*How to complete this task*.
From the records below, output exactly the lines running from the line containing "(a) by its short title; or" through the line containing "(3) A reference", and no others.

Stored dataset items:
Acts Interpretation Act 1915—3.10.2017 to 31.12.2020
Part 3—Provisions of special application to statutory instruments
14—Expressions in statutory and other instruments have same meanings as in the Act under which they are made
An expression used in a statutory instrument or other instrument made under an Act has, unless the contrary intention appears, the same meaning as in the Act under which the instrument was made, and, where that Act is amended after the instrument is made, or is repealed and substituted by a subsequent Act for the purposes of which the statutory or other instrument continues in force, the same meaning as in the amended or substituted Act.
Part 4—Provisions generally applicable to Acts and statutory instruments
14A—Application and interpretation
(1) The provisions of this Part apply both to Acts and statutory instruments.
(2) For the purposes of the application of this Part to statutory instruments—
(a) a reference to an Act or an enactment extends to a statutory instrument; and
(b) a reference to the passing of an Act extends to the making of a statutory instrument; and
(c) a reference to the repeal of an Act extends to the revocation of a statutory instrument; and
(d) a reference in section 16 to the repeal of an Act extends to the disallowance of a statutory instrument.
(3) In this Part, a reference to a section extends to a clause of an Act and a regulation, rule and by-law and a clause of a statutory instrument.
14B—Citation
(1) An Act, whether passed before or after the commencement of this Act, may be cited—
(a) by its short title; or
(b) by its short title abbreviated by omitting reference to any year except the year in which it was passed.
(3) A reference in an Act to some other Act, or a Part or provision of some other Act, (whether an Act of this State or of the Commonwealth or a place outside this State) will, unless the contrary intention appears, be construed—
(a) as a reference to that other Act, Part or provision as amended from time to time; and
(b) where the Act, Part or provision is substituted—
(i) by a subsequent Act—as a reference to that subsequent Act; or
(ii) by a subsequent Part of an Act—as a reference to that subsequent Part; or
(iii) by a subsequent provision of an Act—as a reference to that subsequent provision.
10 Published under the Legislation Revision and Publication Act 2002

*Solved problem*.
(a) by its short title; or
(b) by its short title abbreviated by omitting reference to any year except the year in which it was passed.
(3) A reference in an Act to some other Act, or a Part or provision of some other Act, (whether an Act of this State or of the Commonwealth or a place outside this State) will, unless the contrary intention appears, be construed—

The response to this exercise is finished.